Working at a venue for weddings and large events, I can tell that many people are not very familiar with the etiquette of their place setting (I wasn’t until I started working there, either!), so I put together some pictures to help us out. Here we go…
Let’s pretend you get to a fancy table like this (with chairs, of course) and you sit down. Why do you have 3 forks? 2 knives? Multiple glasses? What’s what and how do you prepare yourself for the unknown meal that is about to be presented to you?
…or maybe you’re eating over a friend’s place and it’s a little bit less formal. Do all of the same rules still apply?
Here’s what you need to know:
The number of utensils laid on the table initially is determined by the number of courses. A place setting for a multi-course meal is crowded with flatware and stemware. To alleviate clutter, no more than 3 forks, 3 knives and a soup spoon are laid on the table initially.
Because most people are right-handed, the knife and spoon are laid on the right side of the plate and the fork on the left (left-handed diners can reverse this setting if they’d like). The prongs of the knife face the plate. This custom dates back to the middle ages when an inward-facing blade represented goodwill, versus an outward-facing blade, ready for swift retaliation against an enemy.
Flatware is placed on the table based on common sense, comfort, convenience and symmetrical alignment (this is why a well-set table is so pleasing to the eye). The lower edges of utensils are lined up with the bottom of the plate, about 1 inch from the edge of the table. Utensils should be placed about 1 inch from the sides of the plate/bowl so as not to be hidden. They are placed on the table in the order of use for each course, starting on the outside of the place setting and working their way inward toward the plate.
When salad is served as a side dish to the main course, we would use one fork and knife for both. However, if salad is its own course, you would use one set of flatware (fork and knife) for salad, then send it away, then use another set for your main course.
If you start out the meal with a place setting like this (see the middle picture first), here’s how you’ll eat and send your dishes away. Looking at the flatware (aka silverware), we can tell that there will be two courses for which we’ll need a fork and a knife, and that before these, we’ll be using a spoon for soup (sorry I don’t have any soup spoons at home. They’re usually more round). The top left plate and knife are for bread and butter and can be sent back with any course’s dishes (it’s okay to hold onto them and finish your bread with your main course). In the first picture for each course, flatware is placed as if we’re still working on the (delicious, invisible) food. In the 2nd picture, flatware is placed to indicate that we are finished. Notice where it is on the plate. Some people may criss-cross the knife and fork to show that they are finished, and that’s okay, too! After the soup course, salad course, and main course, we can slide the fork and spoon down for dessert and coffee. (Note: Each meal is different, so the setting will not be the same for every event you attend. Look for a menu on the table for more guidance and remember, if you make a mistake or send a knife or fork that you need away, it’s okay- you can always ask for another).

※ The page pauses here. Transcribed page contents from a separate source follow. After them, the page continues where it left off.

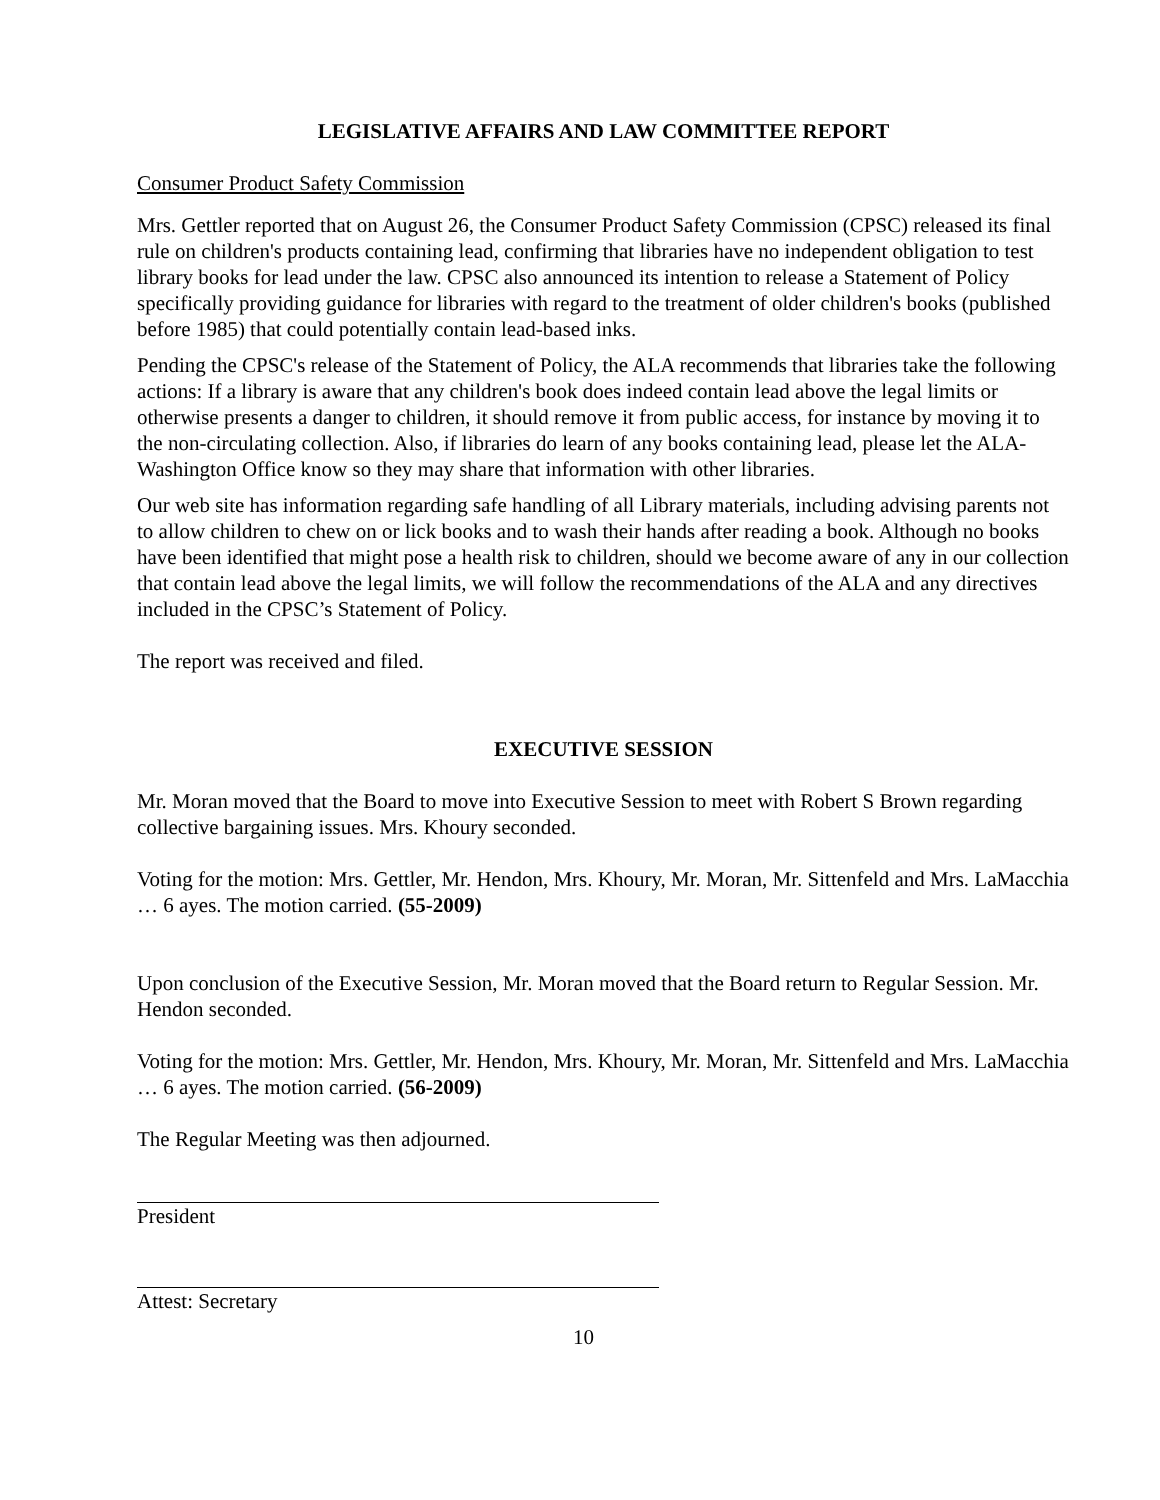LEGISLATIVE AFFAIRS AND LAW COMMITTEE REPORT
Consumer Product Safety Commission
Mrs. Gettler reported that on August 26, the Consumer Product Safety Commission (CPSC) released its final rule on children's products containing lead, confirming that libraries have no independent obligation to test library books for lead under the law. CPSC also announced its intention to release a Statement of Policy specifically providing guidance for libraries with regard to the treatment of older children's books (published before 1985) that could potentially contain lead-based inks.
Pending the CPSC's release of the Statement of Policy, the ALA recommends that libraries take the following actions: If a library is aware that any children's book does indeed contain lead above the legal limits or otherwise presents a danger to children, it should remove it from public access, for instance by moving it to the non-circulating collection. Also, if libraries do learn of any books containing lead, please let the ALA-Washington Office know so they may share that information with other libraries.
Our web site has information regarding safe handling of all Library materials, including advising parents not to allow children to chew on or lick books and to wash their hands after reading a book. Although no books have been identified that might pose a health risk to children, should we become aware of any in our collection that contain lead above the legal limits, we will follow the recommendations of the ALA and any directives included in the CPSC’s Statement of Policy.
The report was received and filed.
EXECUTIVE SESSION
Mr. Moran moved that the Board to move into Executive Session to meet with Robert S Brown regarding collective bargaining issues. Mrs. Khoury seconded.
Voting for the motion: Mrs. Gettler, Mr. Hendon, Mrs. Khoury, Mr. Moran, Mr. Sittenfeld and Mrs. LaMacchia … 6 ayes. The motion carried. (55-2009)
Upon conclusion of the Executive Session, Mr. Moran moved that the Board return to Regular Session. Mr. Hendon seconded.
Voting for the motion: Mrs. Gettler, Mr. Hendon, Mrs. Khoury, Mr. Moran, Mr. Sittenfeld and Mrs. LaMacchia … 6 ayes. The motion carried. (56-2009)
The Regular Meeting was then adjourned.
President
Attest: Secretary
10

This place setting is also set for drinks. The top glass is for wine (sometimes you may see two wine glasses- one for red and one for white), the next one is for champagne, and a third will be placed with water closer to the event’s start time.
The top silverware position would be used if you had to step away from the table but did not want your food to be cleared yet. Use this kindly, as your server will be awaiting the space for your next course.
A soiled utensil should not be laid on the table after it is used. This includes spoons for iced beverages (where you would leave the spoon in the glass while drinking) and tea/coffee (where you would leave the spoon on a saucer).
Did You Know…?
In the Middle Ages, European noblemen owned 2 knives: A large one used as a kitchen tool and a small one used as an eating utensil and a dagger.
In Medieval times, a host did not supply dinner knives. Noblemen carried their own carried in a leather sheath on their belts. Peasants carried knives in stockings strapped to their legs. The saying ‘to whet the appetite’ came from the same time when a whetstone was placed at the entrance to a great hall so that guests could sharpen their knives before a great feast? When we say ‘whet your whistle’ today, we can be grateful that we don’t actually have to!
The knife was the first utensil and was initially used as a tool to cut and to spear large sections of meat. Soon the fork was developed and the knife’s shape was changed accordingly.
Louis XIV was the first king to provide guests with a knife, fork and spoon, and by the 18th century, suites (sets) of matched flatware were fashionable throughout Europe and England. By the mid 18th century, these sets were available and affordable enough for those of average means to have their own sets.
I think you’re ready for your next meal now. When we eat at home, we tend to create a very informal setting for ourselves and our families, but it can be fun to set the table in a more formal, traditional way. Try it for your next meal or your next party, and remember that these traditions have been around for centuries, and will be around for many, many years to come!